Last Friday I had a remarkably open schedule so I grabbed a couple of my Strategic Planners and attended a talk by Roy Gilbert, Director of Global Consumer Operations and Policy for Google. Roy was in town to speak at the kick-off of an event called "In One Weekend" at the University of Cincinnati. In One Weekend is a competition among teams to create a new start-up business in 48 hours. I did not enter the competition this year (one 48-hour competition a Summer is enough), but did manage to gather some great insights from Gilbert's talk, which are fitting for The Challenge Dividend blog.
Roy Gilbert has a pretty interesting background. He was in Navy ("the first military person Google every hired"), launched GMail, and built up a 1,000-person India operation for Google. Here's some of the most interesting stories he shared:
- Google borrowed a concept from Intel for its quarterly business reviews. Specific goals are set up in advance, and at the quarterly meetings, progress is measured. The expectation is that teams hit 70% of their goals. Anything more than 70%, and they probably didn't stretch enough in setting them. Anything under 70%, and you need to get your butt in gear. Lesson: Set stretching goals and measure your progress.
- Google's internal online personnel directory not only shows a photo and job for each person, but also shows their business goals, and their history of performance against those goals. Lesson: Everyone's goals should be public.
- Failure is celebrated for its ability to uncover new lessons. For example, when the company made Google Earth public, there were so many people downloading it that Google's search servers were slowed ("we broke the Internet"). This issue was cheered not for the sign of Google Earth's popularity, but because it taught the company a valuable lesson about server capacity. Lesson: Celebrate failure, but learn and don't repeat it.
- Gilbert shared the personal story of when he and his wife were debating taking a job in India for Google. They had a newborn baby and were a little wary about living in a developing country.
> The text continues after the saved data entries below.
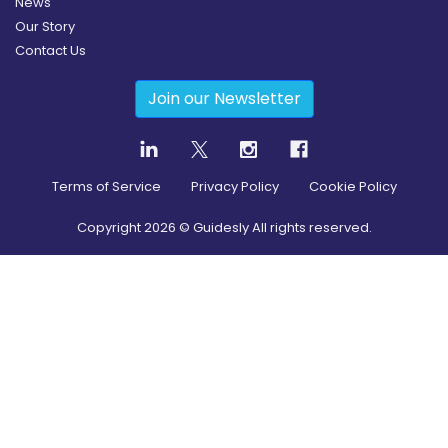
News
Our Story
Contact Us
Join our Newsletter
Terms of Service
Privacy Policy
Cookie Policy
Copyright
2026
© Guidesly All rights reserved.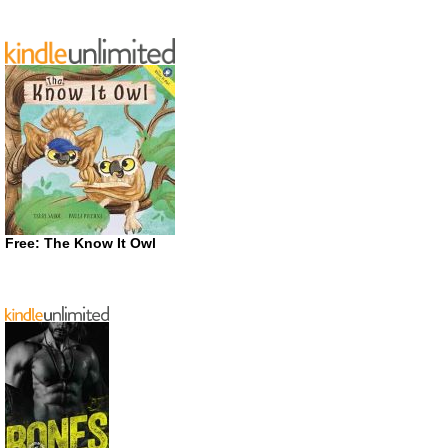
Free: The Know It Owl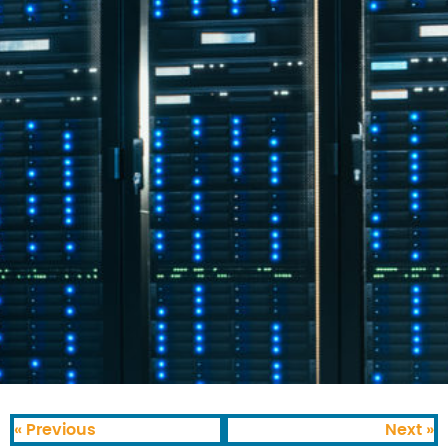
« Previous
Next »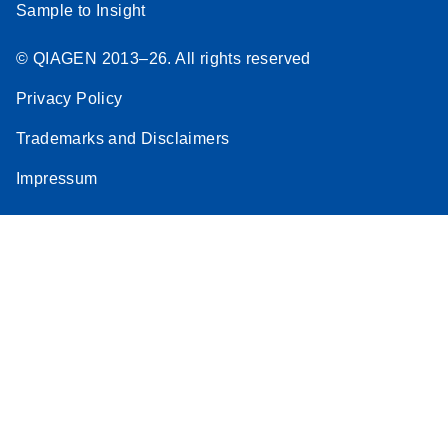
Sample to Insight
© QIAGEN 2013–26. All rights reserved
Privacy Policy
Trademarks and Disclaimers
Impressum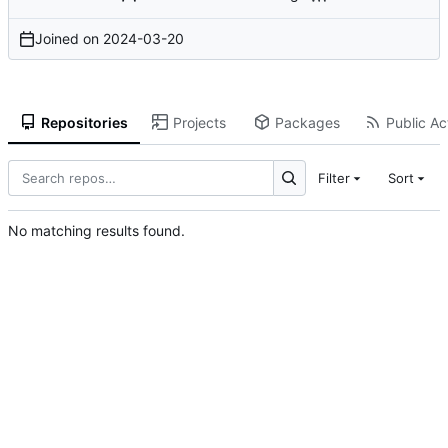
Joined on
2024-03-20
Repositories
Projects
Packages
Public Act
Filter
Sort
No matching results found.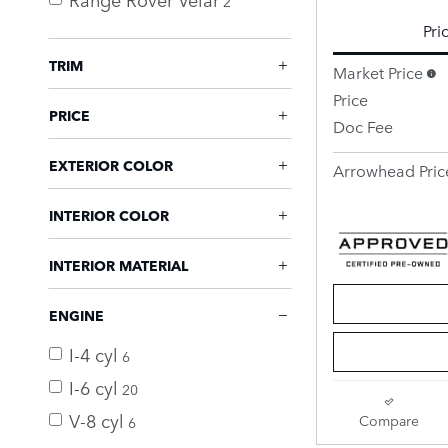
2
Pri
TRIM
Market Price
Price
PRICE
Doc Fee
EXTERIOR COLOR
Arrowhead Pric
INTERIOR COLOR
INTERIOR MATERIAL
ENGINE
I-4 cyl
6
I-6 cyl
20
V-8 cyl
Compare
6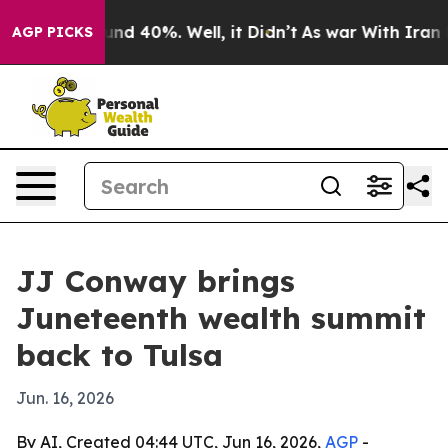
oor Around 40%. Well, it Didn’t
As war With Iran Dro
AGP PICKS
JJ Conway brings
Juneteenth wealth summit
back to Tulsa
Jun. 16, 2026
By AI, Created 04:44 UTC, Jun 16, 2026,
AGP
-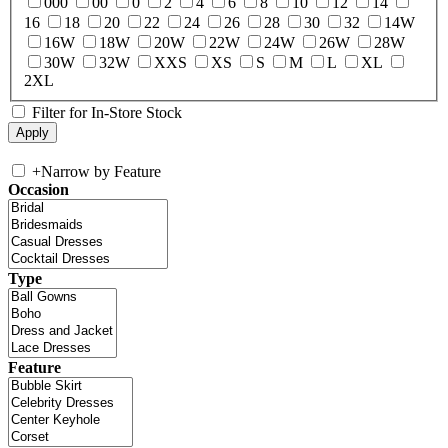
000
00
0
2
4
6
8
10
12
14
16
18
20
22
24
26
28
30
32
14W
16W
18W
20W
22W
24W
26W
28W
30W
32W
XXS
XS
S
M
L
XL
2XL
Filter for In-Store Stock
+
Narrow by Feature
Occasion
Type
Feature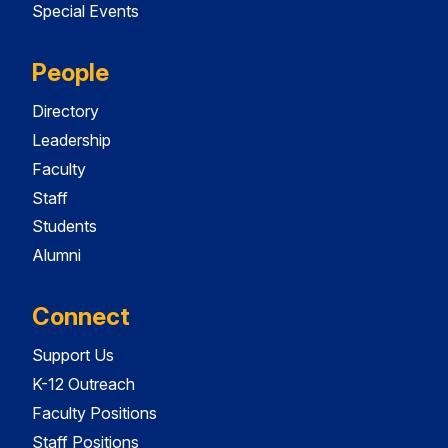
Special Events
People
Directory
Leadership
Faculty
Staff
Students
Alumni
Connect
Support Us
K-12 Outreach
Faculty Positions
Staff Positions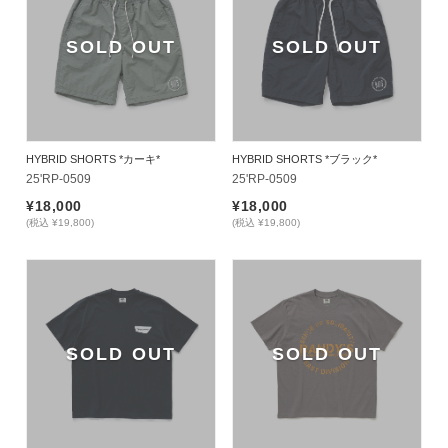
SOLD OUT
SOLD OUT
HYBRID SHORTS *カーキ*
HYBRID SHORTS *ブラック*
25'RP-0509
25'RP-0509
¥18,000
¥18,000
(税込 ¥19,800)
(税込 ¥19,800)
SOLD OUT
SOLD OUT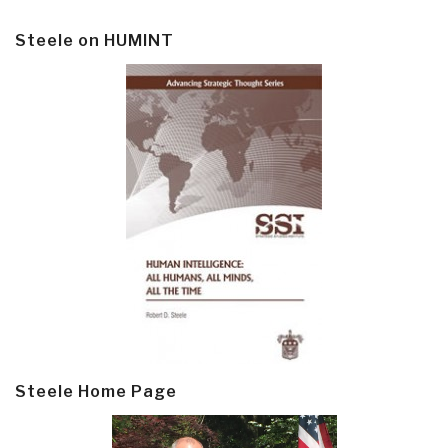
Steele on HUMINT
Steele Home Page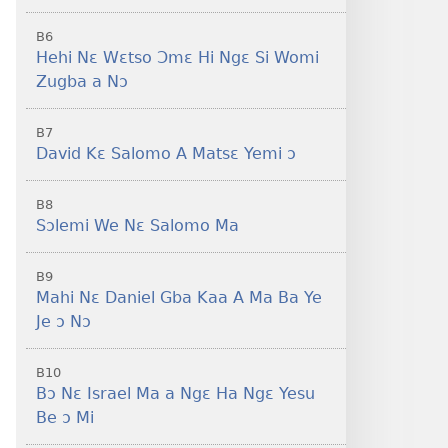
B6
Hehi Nɛ Wɛtso Ɔmɛ Hi Ngɛ Si Womi
Zugba a Nɔ
B7
David Kɛ Salomo A Matsɛ Yemi ɔ
B8
Sɔlemi We Nɛ Salomo Ma
B9
Mahi Nɛ Daniel Gba Kaa A Ma Ba Ye
Je ɔ Nɔ
B10
Bɔ Nɛ Israel Ma a Ngɛ Ha Ngɛ Yesu
Be ɔ Mi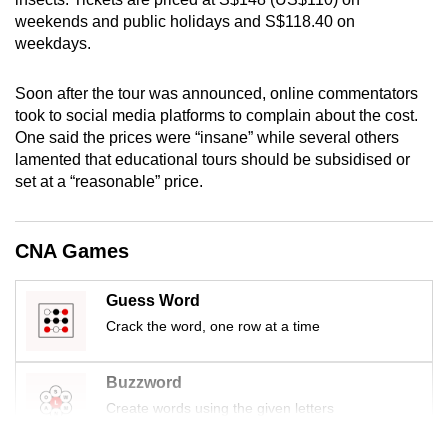
mobile
weekends and public holidays and S$118.40 on
app.
weekdays.
Soon after the tour was announced, online commentators
Upgraded
took to social media platforms to complain about the cost.
but
One said the prices were “insane” while several others
still
lamented that educational tours should be subsidised or
having
set at a “reasonable” price.
issues?
Contact
CNA Games
us
Guess Word
Crack the word, one row at a time
Buzzword
Create words using the given letters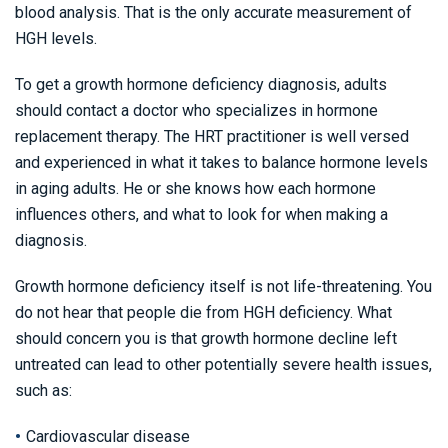
blood analysis. That is the only accurate measurement of
HGH levels.
To get a growth hormone deficiency diagnosis, adults
should contact a doctor who specializes in hormone
replacement therapy. The HRT practitioner is well versed
and experienced in what it takes to balance hormone levels
in aging adults. He or she knows how each hormone
influences others, and what to look for when making a
diagnosis.
Growth hormone deficiency itself is not life-threatening. You
do not hear that people die from HGH deficiency. What
should concern you is that growth hormone decline left
untreated can lead to other potentially severe health issues,
such as:
Cardiovascular disease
But Roy's wife brought up a great point: "If we don't go, we will always look back and wonder what it would have been like." Lesson: Make sure you look to the downsides of a challenge not taken.
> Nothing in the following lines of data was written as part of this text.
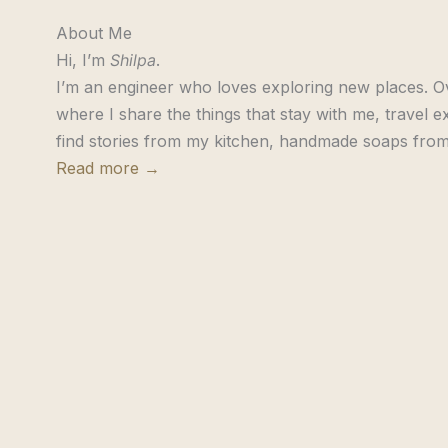
About Me
Hi, I’m
Shilpa
.
I’m an engineer who loves exploring new places. Ov
where I share the things that stay with me, travel ex
find stories from my kitchen, handmade soaps from
Read more →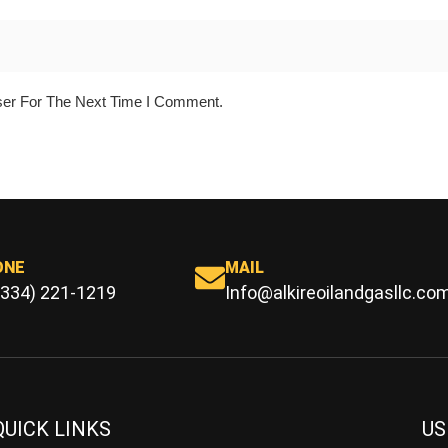
ser For The Next Time I Comment.
ONE
MAIL
(334) 221-1219
Info@alkireoilandgasllc.co
QUICK LINKS
US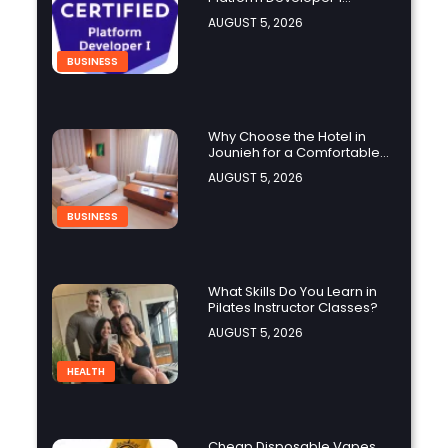
Practice Test Help You
AUGUST 5, 2026
Identify Knowledge Gaps?
BUSINESS
Why Choose the Hotel in
Jounieh for a Comfortable
and Affordable Stay?
AUGUST 5, 2026
BUSINESS
What Skills Do You Learn in
Pilates Instructor Classes?
AUGUST 5, 2026
HEALTH
Cheap Disposable Vapes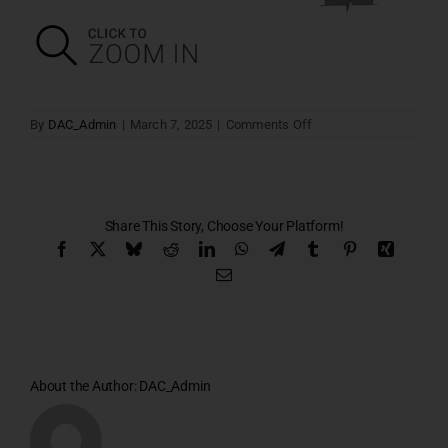
on
By
DAC_Admin
|
March 7, 2025
|
Comments Off
Stilt
Plan
Share This Story, Choose Your Platform!
Facebook
X
Bluesky
Reddit
LinkedIn
WhatsApp
Telegram
Tumblr
Pinterest
Xing
Email
About the Author:
DAC_Admin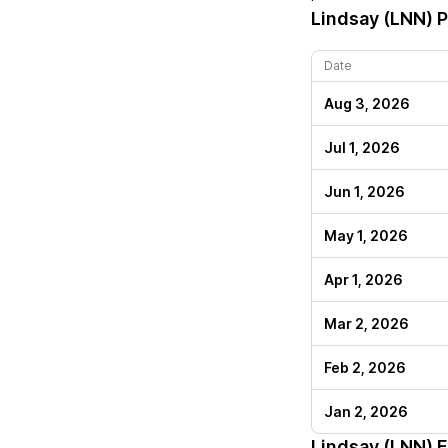
Lindsay (LNN)
P
Date
Aug 3, 2026
Jul 1, 2026
Jun 1, 2026
May 1, 2026
Apr 1, 2026
Mar 2, 2026
Feb 2, 2026
Jan 2, 2026
Lindsay (LNN)
E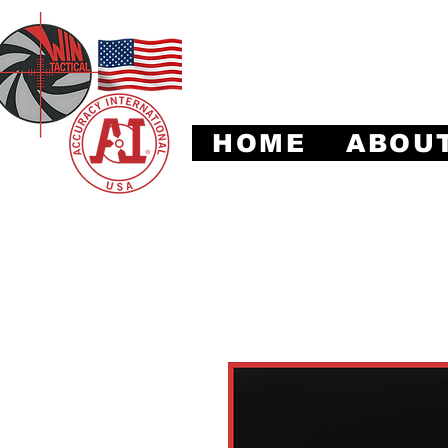
Leadi
HOME
ABOU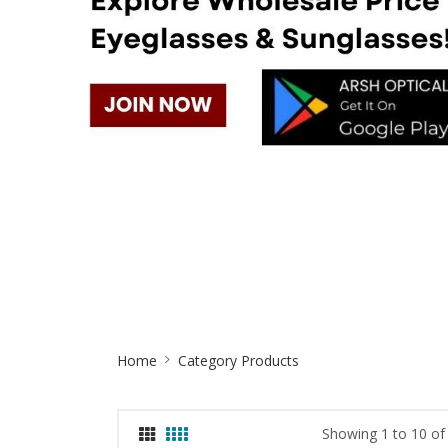
Site
Home
Category Products
Breadcrumb
Showing 1 to 10 of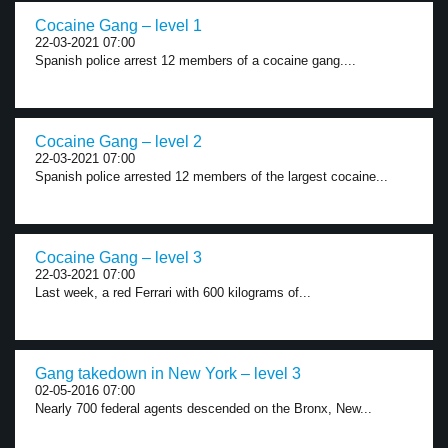
Cocaine Gang – level 1
22-03-2021 07:00
Spanish police arrest 12 members of a cocaine gang....
Cocaine Gang – level 2
22-03-2021 07:00
Spanish police arrested 12 members of the largest cocaine...
Cocaine Gang – level 3
22-03-2021 07:00
Last week, a red Ferrari with 600 kilograms of...
Gang takedown in New York – level 3
02-05-2016 07:00
Nearly 700 federal agents descended on the Bronx, New...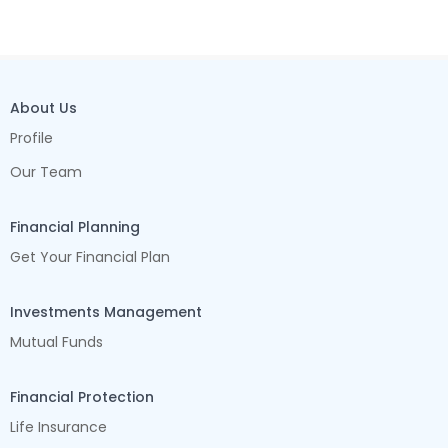
About Us
Profile
Our Team
Financial Planning
Get Your Financial Plan
Investments Management
Mutual Funds
Financial Protection
Life Insurance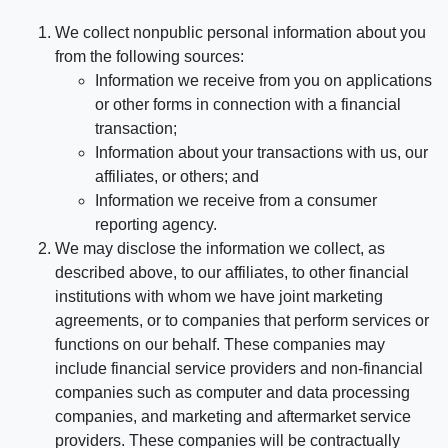
We collect nonpublic personal information about you
from the following sources:
Information we receive from you on applications
or other forms in connection with a financial
transaction;
Information about your transactions with us, our
affiliates, or others; and
Information we receive from a consumer
reporting agency.
We may disclose the information we collect, as
described above, to our affiliates, to other financial
institutions with whom we have joint marketing
agreements, or to companies that perform services or
functions on our behalf. These companies may
include financial service providers and non-financial
companies such as computer and data processing
companies, and marketing and aftermarket service
providers. These companies will be contractually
- Finally, Gilbert shared a story from a professor at the Wharton School of Business. This professor had conducted research with the most successful leaders in business. He found that about 70% of their "training" came from work assignments in which they were thrown into a role where they were "over their heads." Lesson: Put yourself in positions where you're more challenged than you think you're ready for.
My thanks to Roy Gilbert and the folks at In One Weekend for a great session and lessons.